Collected data:
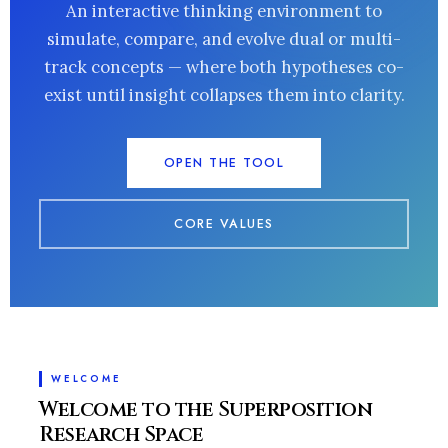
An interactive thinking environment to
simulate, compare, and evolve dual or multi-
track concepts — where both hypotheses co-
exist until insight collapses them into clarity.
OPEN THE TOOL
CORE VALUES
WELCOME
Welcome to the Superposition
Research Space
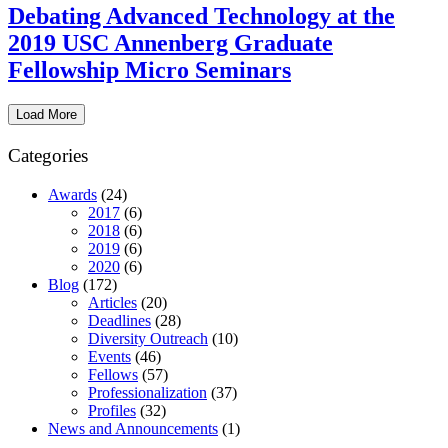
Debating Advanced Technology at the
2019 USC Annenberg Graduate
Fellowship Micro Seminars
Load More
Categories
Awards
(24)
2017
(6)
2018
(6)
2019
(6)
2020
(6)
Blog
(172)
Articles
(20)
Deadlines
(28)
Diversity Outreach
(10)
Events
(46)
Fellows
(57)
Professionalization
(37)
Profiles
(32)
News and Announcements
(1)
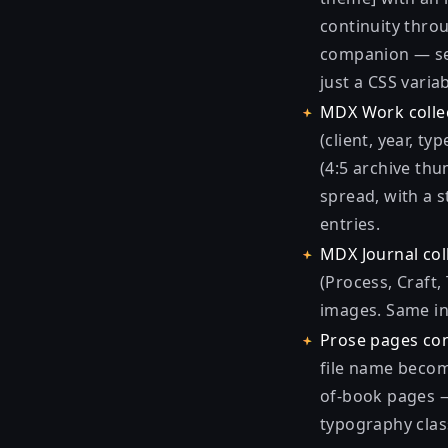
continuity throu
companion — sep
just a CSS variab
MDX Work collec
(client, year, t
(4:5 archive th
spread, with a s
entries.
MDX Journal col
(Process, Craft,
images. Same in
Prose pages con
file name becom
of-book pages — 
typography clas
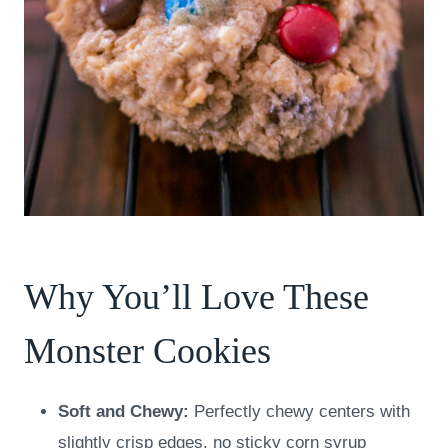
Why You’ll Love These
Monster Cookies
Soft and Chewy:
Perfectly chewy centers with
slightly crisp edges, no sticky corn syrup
* * *
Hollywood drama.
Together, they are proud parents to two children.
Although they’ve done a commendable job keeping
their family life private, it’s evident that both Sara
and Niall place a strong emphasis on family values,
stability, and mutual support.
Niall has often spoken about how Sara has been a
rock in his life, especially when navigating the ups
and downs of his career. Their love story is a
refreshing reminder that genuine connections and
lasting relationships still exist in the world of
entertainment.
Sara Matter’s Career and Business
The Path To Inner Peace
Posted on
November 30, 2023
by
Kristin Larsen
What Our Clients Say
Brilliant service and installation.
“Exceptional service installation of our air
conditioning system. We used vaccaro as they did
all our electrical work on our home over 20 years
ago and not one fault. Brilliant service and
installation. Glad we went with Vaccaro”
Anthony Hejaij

• Problem requirements: Reproduce, without alteration, the part of the listing that begins with the line containing "Hollywood drama." and ends with the line containing "Anthony Hejaij", including both of those lines.

• The answer:
Hollywood drama.
Together, they are proud parents to two children.
Although they’ve done a commendable job keeping
their family life private, it’s evident that both Sara
and Niall place a strong emphasis on family values,
stability, and mutual support.
Niall has often spoken about how Sara has been a
rock in his life, especially when navigating the ups
and downs of his career. Their love story is a
refreshing reminder that genuine connections and
lasting relationships still exist in the world of
entertainment.
Sara Matter’s Career and Business
The Path To Inner Peace
Posted on
November 30, 2023
by
Kristin Larsen
What Our Clients Say
Brilliant service and installation.
“Exceptional service installation of our air
conditioning system. We used vaccaro as they did
all our electrical work on our home over 20 years
ago and not one fault. Brilliant service and
installation. Glad we went with Vaccaro”
Anthony Hejaij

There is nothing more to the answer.